TEXT SHOWN:
..............................

Energy factor is a measure of efficiency for a variety of appliances, including water heaters. The greater the energy factor, the more efficient the appliance is.

Determining Energy Factor

A water heater’s energy factor (EF) is a measure of useful energy coming out of the water heater, divided by the amount of energy going in. The energy factor is based on the amount of hot water produced per unit of fuel consumed per day.

Electric water heaters typically have energy factors between 0.75 and 0.95. This means that between 75 and 95 percent of the energy used to heat the water ends up being delivered to your taps as usable hot water. The typical energy factor for a gas water heater is between 0.5 and 0.7. Manufacturers are continually changing designs, insulation and other features to make water heaters more efficient.

Energy Factor and Annual Operating Costs

Because of price differences with different fuel sources, a higher energy factor doesn’t always mean a lower annual operating cost. Electric water heaters are more efficient than gas water heaters, largely because gas water heaters lose some of their energy up the vent. But because gas is much less expensive than electricity, gas heaters with a lower EF are actually less expensive to operate annually than electric models. Heat pump electric models, which use energy from air to heat water, have an EF over 2.0 and use one-third to one-half the electricity as standard electric water heaters.

For these reasons, a water heater should not be chosen based only on its energy factor. Fuel type, size, overall cost, and first hour rating should also be considered.

..............................

Extracted records
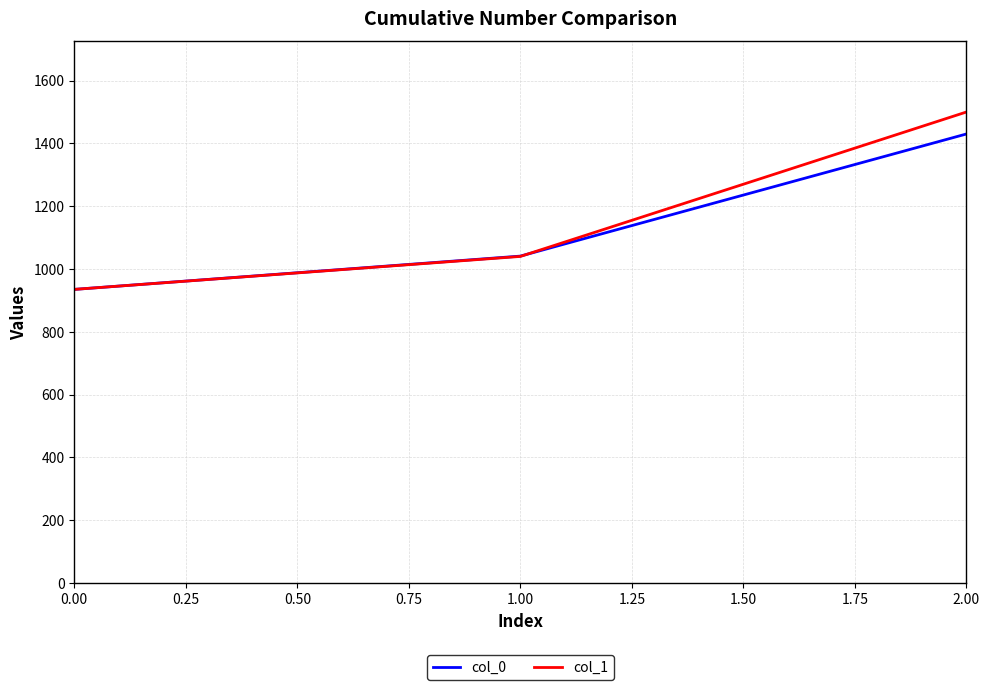

What is the minimum value shown in the chart?

935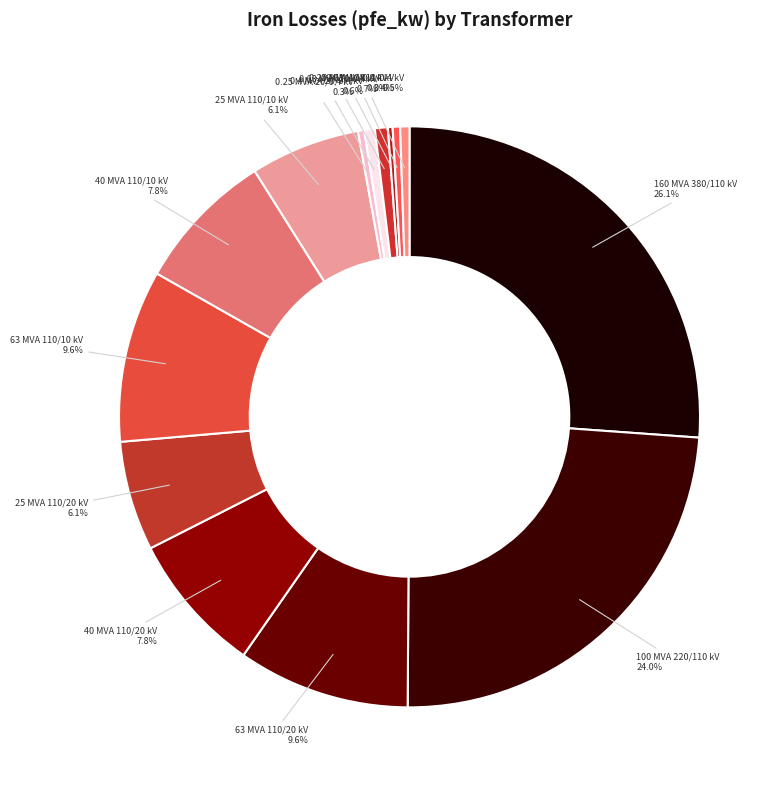

Which has a higher value, 40 MVA 110/20 kV or 0.4 MVA 10/0.4 kV?

40 MVA 110/20 kV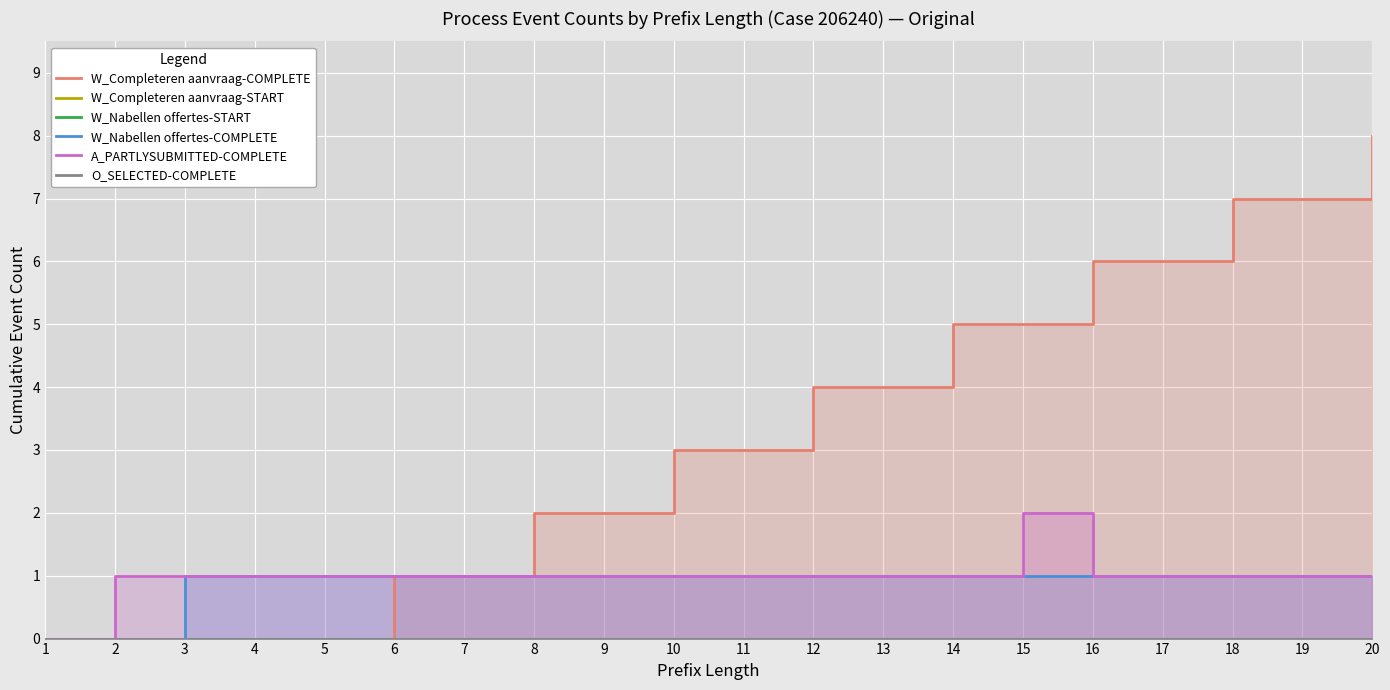

True or false: W_Nabellen offertes-COMPLETE and O_SELECTED-COMPLETE cross at least once.

False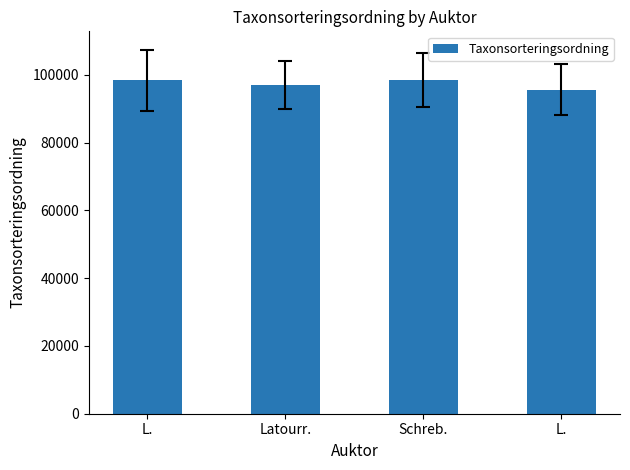

Reading left to right, transcribe all the data shown in this chart.

98431	96926	98520	95519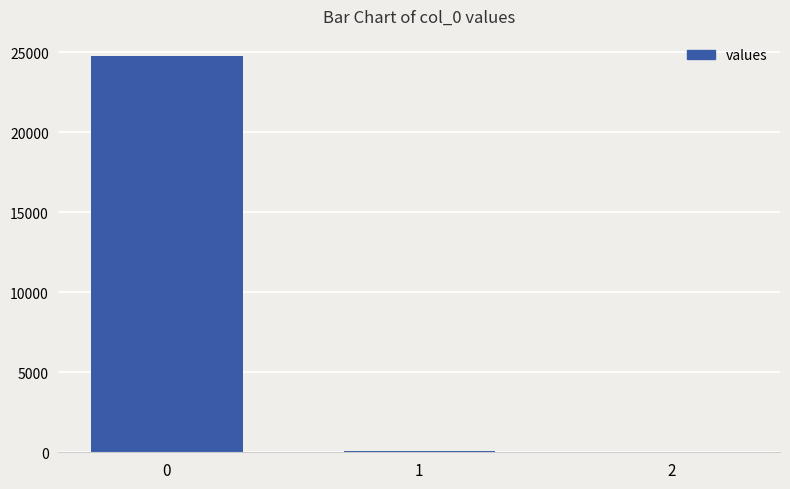

What is the average value?

8297.1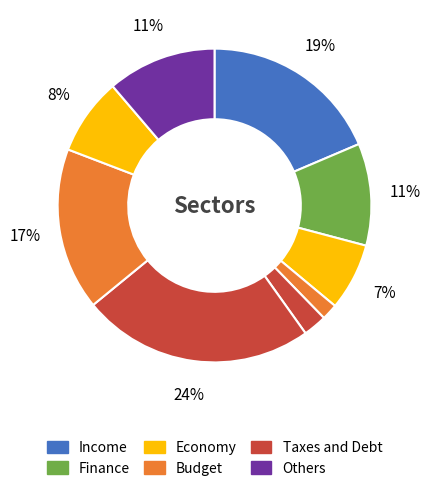

How many segments does this pie chart have?

9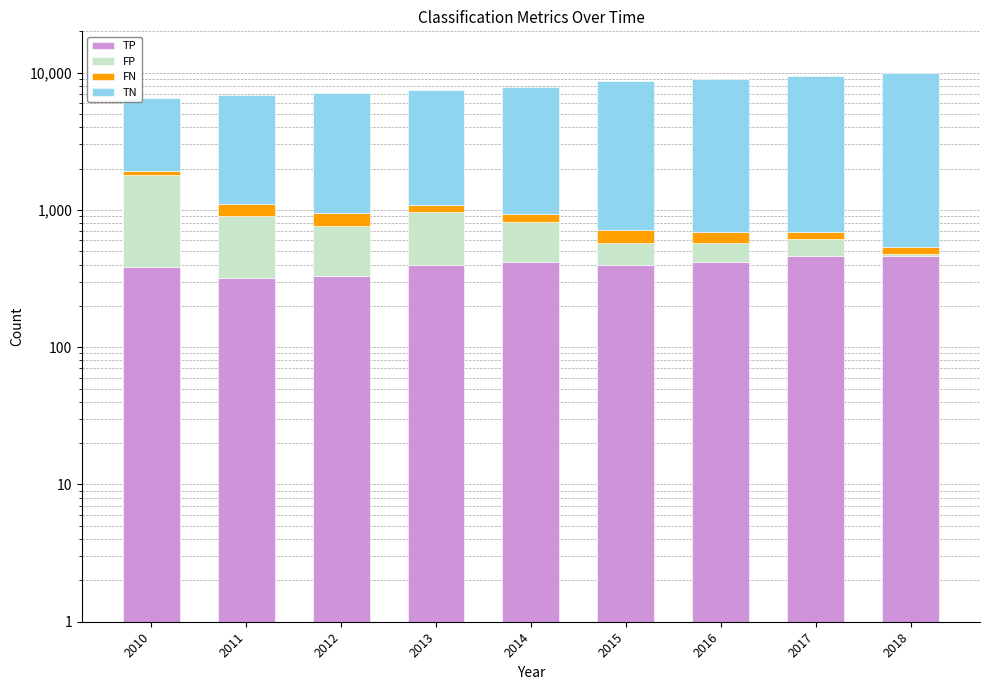

What is the smallest value displayed?

10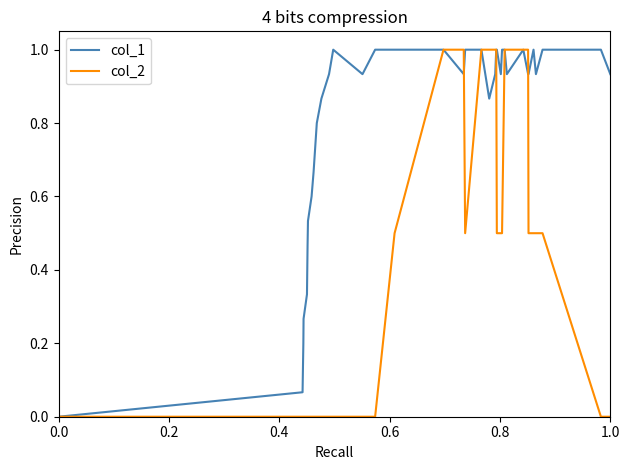

Rank the series by their average value, from highest to lowest.

col_1, col_2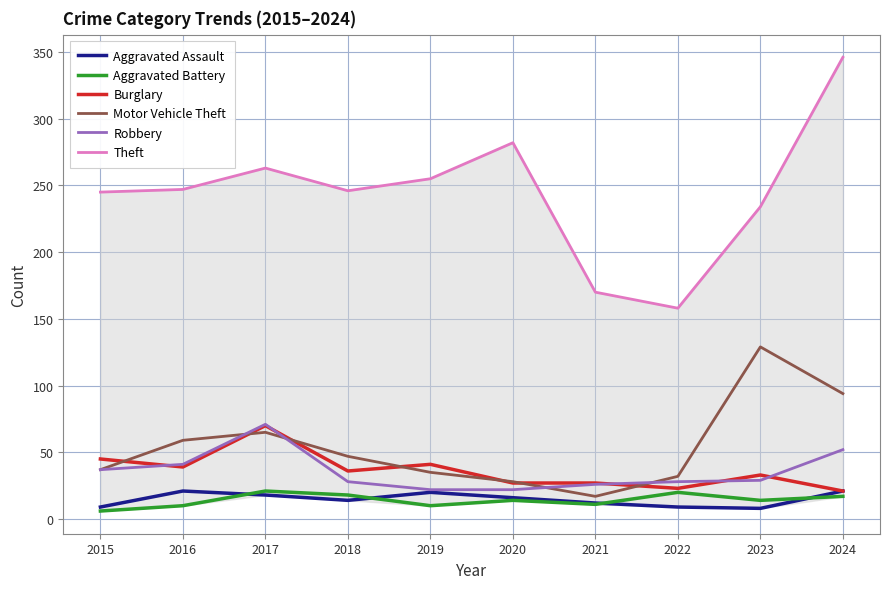

At which category is the sum across all series the highest?

2024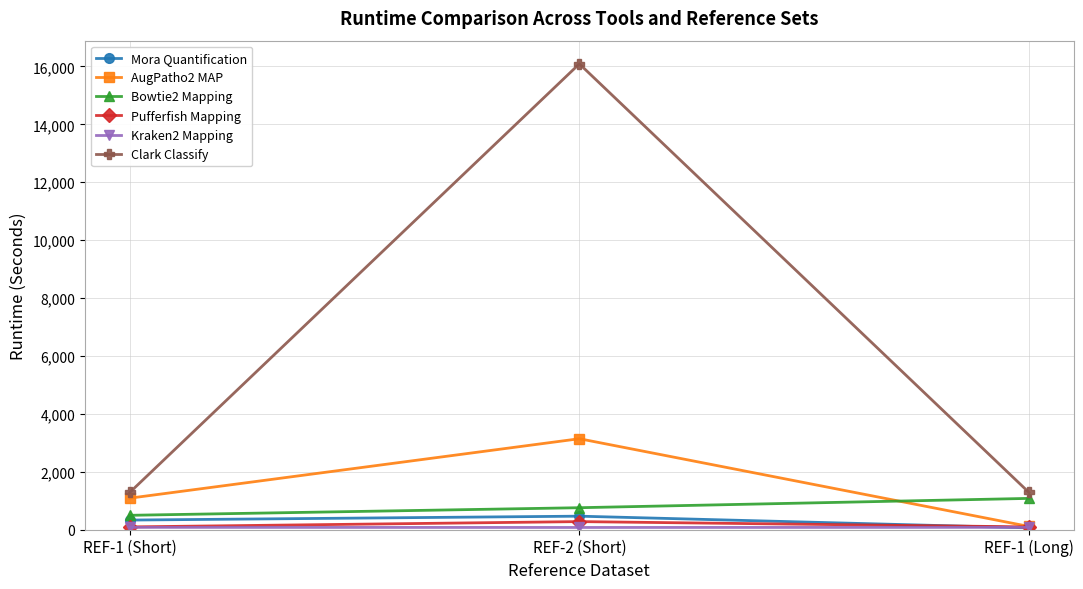

Between REF-2 (Short) and REF-1 (Long), which series saw the biggest shift?

Clark Classify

..............................

WHAT YOU HAVE TO DO: Decide whether each statement below agrees with the text on water heater energy factor, answering yes or no and quoting the deciding words of the text. 1. Gas water heaters are more efficient than electric water heaters. 2. Heat pump electric models have an energy factor over 2.0. 3. A higher energy factor always means a lower annual operating cost.

EXERCISE RESPONSE:
1. No: "Electric water heaters are more efficient than gas water heaters"
2. Yes: "Heat pump electric models, which use energy from air to heat water, have an EF over 2.0"
3. No: "a higher energy factor doesn’t always mean a lower annual operating cost"